HOW TO COMPLETE THIS TASK —
Print the material below, starting with the line that contains "What is the label" and continuing through the end of the material. Leave the pictures out.

Figure comprehension tasks —

◆ ◆ ◆ ◆ ◆

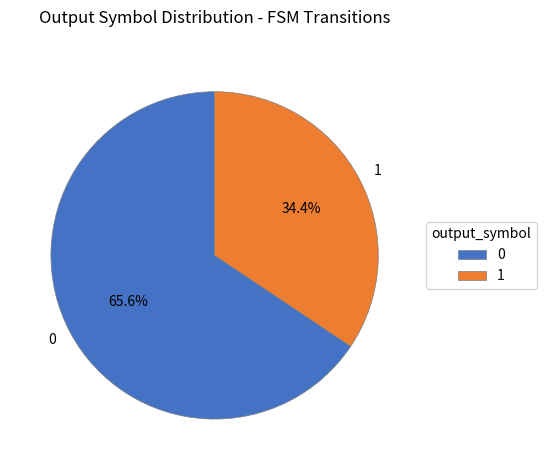

Is the sum of 0 and 1 greater than half?

Yes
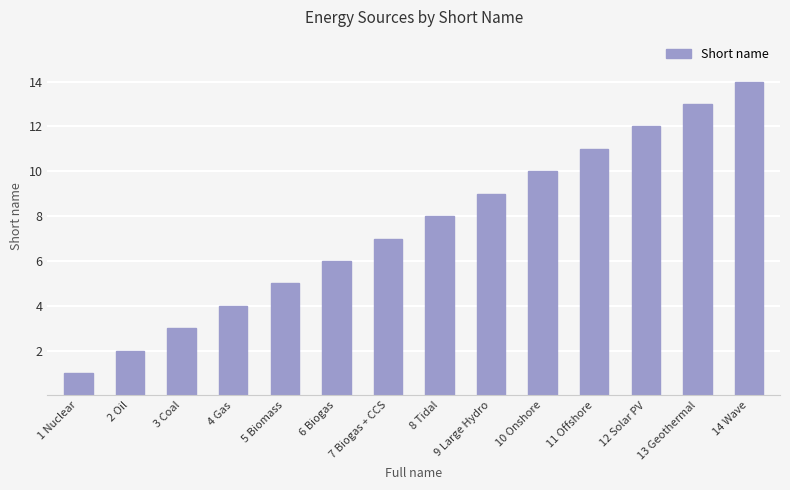

Which category has the lowest value across all series?

1 Nuclear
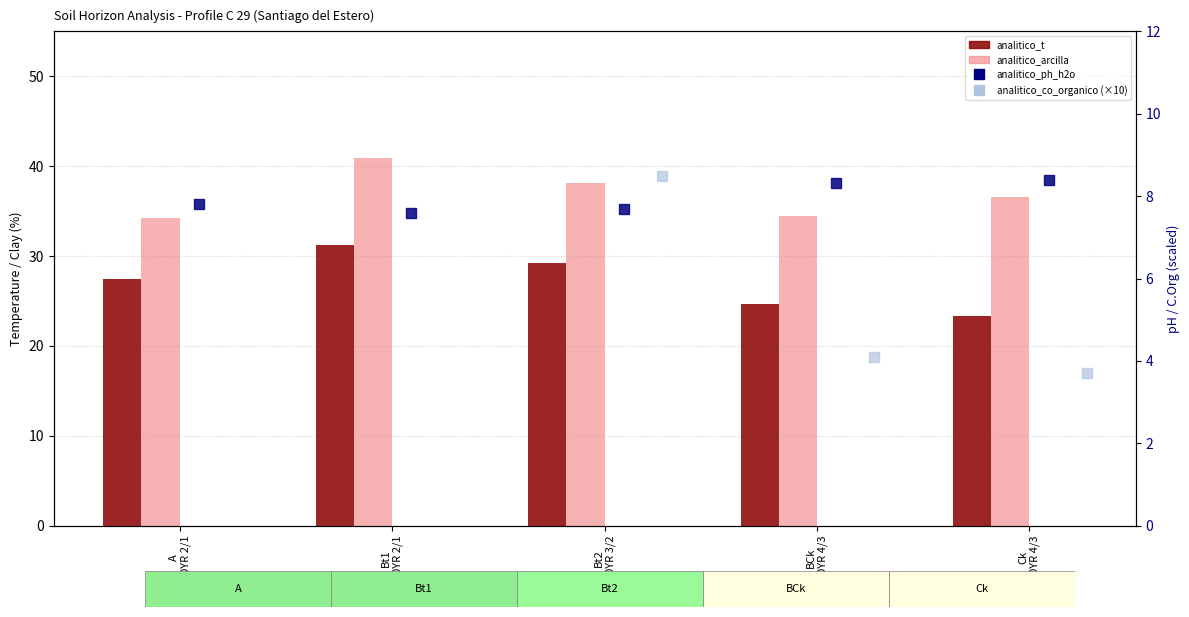

What is the label of the 5th bar from the right?

A
10YR 2/1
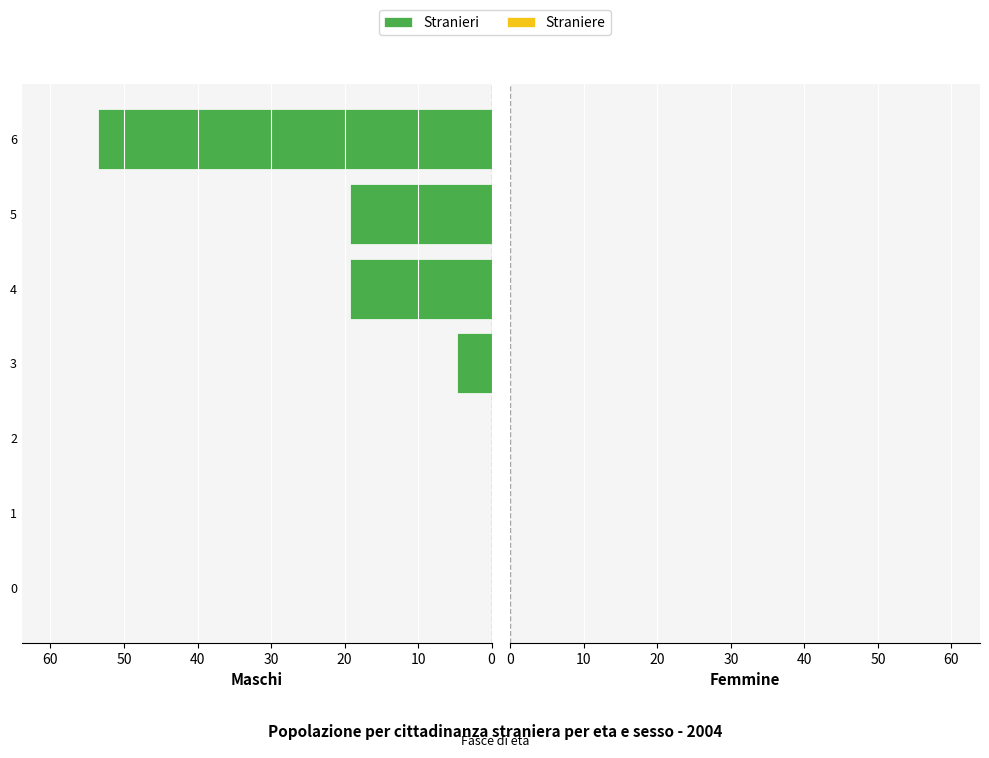

What is the sum of the values at 5 and 4?

38.4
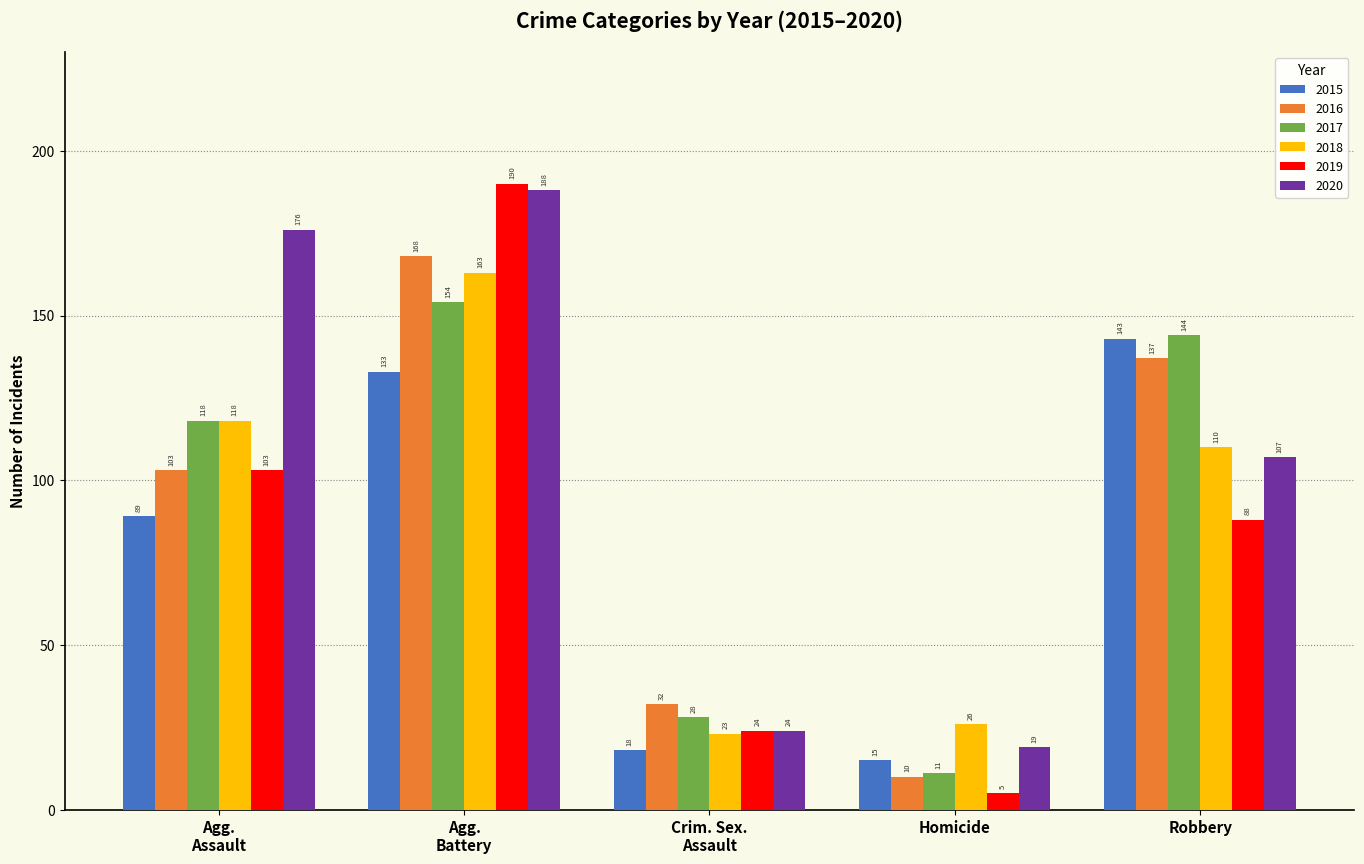

How many values in the 2015 series are below 89?

2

◆ ◆ ◆ ◆ ◆

OUTPUT OF THE EXERCISE —
What is the label of the 5th bar from the right?

A
10YR 2/1

What is the sum of the values at 5 and 4?

38.4

How many values in the 2015 series are below 89?

2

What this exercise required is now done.